Years later at the Smithsonian I saw Glenn’s Friendship 7 (named by his two children) Mercury capsule, so small it looked like one of us kindergarteners should have switched places with him.
Glenn, who rode his heroism in that tin can to an Ohio Senate seat, is 90 now. Besides the requisite parade and medal because of the space race with Russia, he’s such an old-school Marine, he’s had the same wife all this time.
I loved that he told Annie he was going out for a pack of gum, as he did every time he flew a mission as a fighter pilot.
For my eighth birthday, my grandparents in Cassopolis gave me a Kodak Instamatic camera. It’s more a mournful moment to think that the Google of its day ended in Chapter 11 while Japanese rival Fujifilm thrived.
George Eastman founded the company which defined the photo industry in 1888.
Ironically, Kodak invented the first digital camera in 1975, the year I graduated from high school.
Executives anticipated digital photography overtaking film, but didn’t focus on the future until competitors crowded the marketplace.
“Even the most technologically innovative companies need to have farsighted management,” The Boston Globe opined.
So in that regard, Kodak’s insistence on perfect products brings to mind Apple CEO Steve Jobs.
I just finished his 630-page biography by Walter Isaacson, former Time magazine managing editor. It was a Christmas present from another industrial designer, my daughter, Savannah, studying in Cleveland.
Jobs’ well-earned reputation as a jerk should not overshadow the legacy that should be required reading for MBAs. He took full responsibility for products from beginning to end and put them before return on investment. No captive to focus groups or bean counters, Jobs stressed innovation over the bottom line as he relentlessly executed his vision and passion for building an enduring company of people driven by desire to make good products.
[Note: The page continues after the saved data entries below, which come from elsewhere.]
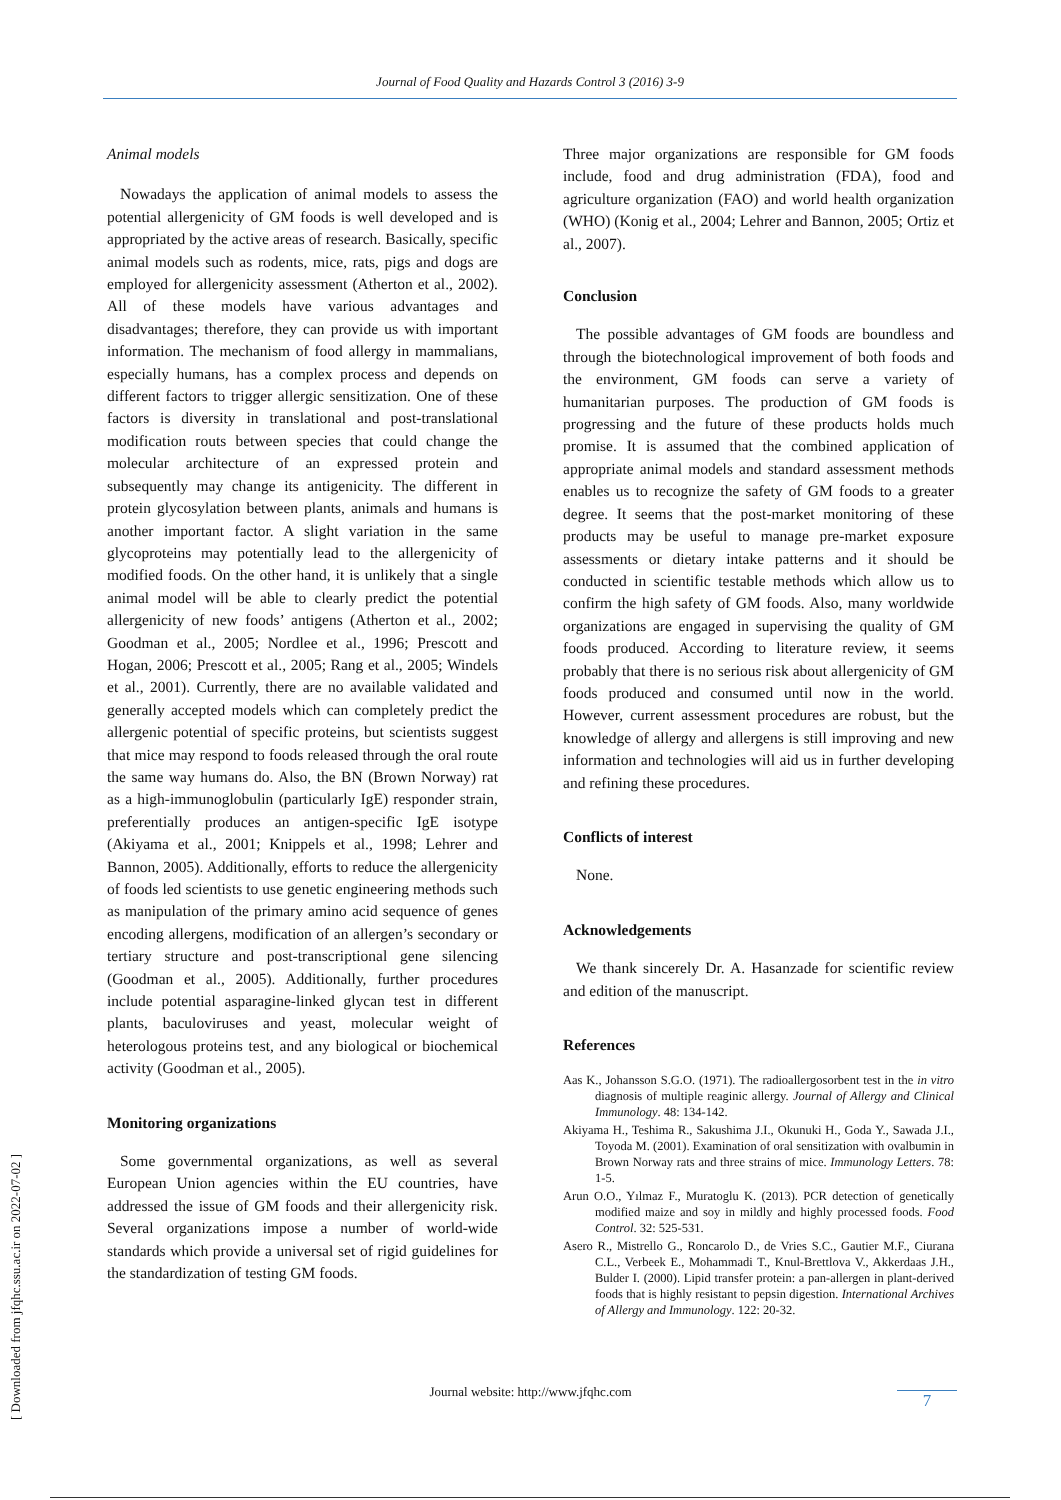Journal of Food Quality and Hazards Control 3 (2016) 3-9
[ Downloaded from jfqhc.ssu.ac.ir on 2022-07-02 ]
Animal models
Nowadays the application of animal models to assess the potential allergenicity of GM foods is well developed and is appropriated by the active areas of research. Basically, specific animal models such as rodents, mice, rats, pigs and dogs are employed for allergenicity assessment (Atherton et al., 2002). All of these models have various advantages and disadvantages; therefore, they can provide us with important information. The mechanism of food allergy in mammalians, especially humans, has a complex process and depends on different factors to trigger allergic sensitization. One of these factors is diversity in translational and post-translational modification routs between species that could change the molecular architecture of an expressed protein and subsequently may change its antigenicity. The different in protein glycosylation between plants, animals and humans is another important factor. A slight variation in the same glycoproteins may potentially lead to the allergenicity of modified foods. On the other hand, it is unlikely that a single animal model will be able to clearly predict the potential allergenicity of new foods’ antigens (Atherton et al., 2002; Goodman et al., 2005; Nordlee et al., 1996; Prescott and Hogan, 2006; Prescott et al., 2005; Rang et al., 2005; Windels et al., 2001). Currently, there are no available validated and generally accepted models which can completely predict the allergenic potential of specific proteins, but scientists suggest that mice may respond to foods released through the oral route the same way humans do. Also, the BN (Brown Norway) rat as a high-immunoglobulin (particularly IgE) responder strain, preferentially produces an antigen-specific IgE isotype (Akiyama et al., 2001; Knippels et al., 1998; Lehrer and Bannon, 2005). Additionally, efforts to reduce the allergenicity of foods led scientists to use genetic engineering methods such as manipulation of the primary amino acid sequence of genes encoding allergens, modification of an allergen’s secondary or tertiary structure and post-transcriptional gene silencing (Goodman et al., 2005). Additionally, further procedures include potential asparagine-linked glycan test in different plants, baculoviruses and yeast, molecular weight of heterologous proteins test, and any biological or biochemical activity (Goodman et al., 2005).
Monitoring organizations
Some governmental organizations, as well as several European Union agencies within the EU countries, have addressed the issue of GM foods and their allergenicity risk. Several organizations impose a number of world-wide standards which provide a universal set of rigid guidelines for the standardization of testing GM foods.
Three major organizations are responsible for GM foods include, food and drug administration (FDA), food and agriculture organization (FAO) and world health organization (WHO) (Konig et al., 2004; Lehrer and Bannon, 2005; Ortiz et al., 2007).
Conclusion
The possible advantages of GM foods are boundless and through the biotechnological improvement of both foods and the environment, GM foods can serve a variety of humanitarian purposes. The production of GM foods is progressing and the future of these products holds much promise. It is assumed that the combined application of appropriate animal models and standard assessment methods enables us to recognize the safety of GM foods to a greater degree. It seems that the post-market monitoring of these products may be useful to manage pre-market exposure assessments or dietary intake patterns and it should be conducted in scientific testable methods which allow us to confirm the high safety of GM foods. Also, many worldwide organizations are engaged in supervising the quality of GM foods produced. According to literature review, it seems probably that there is no serious risk about allergenicity of GM foods produced and consumed until now in the world. However, current assessment procedures are robust, but the knowledge of allergy and allergens is still improving and new information and technologies will aid us in further developing and refining these procedures.
Conflicts of interest
None.
Acknowledgements
We thank sincerely Dr. A. Hasanzade for scientific review and edition of the manuscript.
References
Aas K., Johansson S.G.O. (1971). The radioallergosorbent test in the in vitro diagnosis of multiple reaginic allergy. Journal of Allergy and Clinical Immunology. 48: 134-142.
Akiyama H., Teshima R., Sakushima J.I., Okunuki H., Goda Y., Sawada J.I., Toyoda M. (2001). Examination of oral sensitization with ovalbumin in Brown Norway rats and three strains of mice. Immunology Letters. 78: 1-5.
Arun O.O., Yılmaz F., Muratoglu K. (2013). PCR detection of genetically modified maize and soy in mildly and highly processed foods. Food Control. 32: 525-531.
Asero R., Mistrello G., Roncarolo D., de Vries S.C., Gautier M.F., Ciurana C.L., Verbeek E., Mohammadi T., Knul-Brettlova V., Akkerdaas J.H., Bulder I. (2000). Lipid transfer protein: a pan-allergen in plant-derived foods that is highly resistant to pepsin digestion. International Archives of Allergy and Immunology. 122: 20-32.
Journal website: http://www.jfqhc.com 7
“Sure, it was great to make a profit,” he said, “because that was what allowed you to make great products.”
His entrepreneurial zeal kept Apple investing in research and development when the dot com bubble burst and the rest of Silicon Valley shut down the spending spigot, enabling Jobs to engineer the corporate turnaround of the century.
The recession gave birth to iPods, iTunes and Apple stores that transformed it into the world’s most valuable company.
Something to think about with $2 trillion worth of cash parked on corporate balance sheets and few CEOs with Jobs’ bravado.
Business has been dominated by hyperefficiency rather than real growth born out of innovation.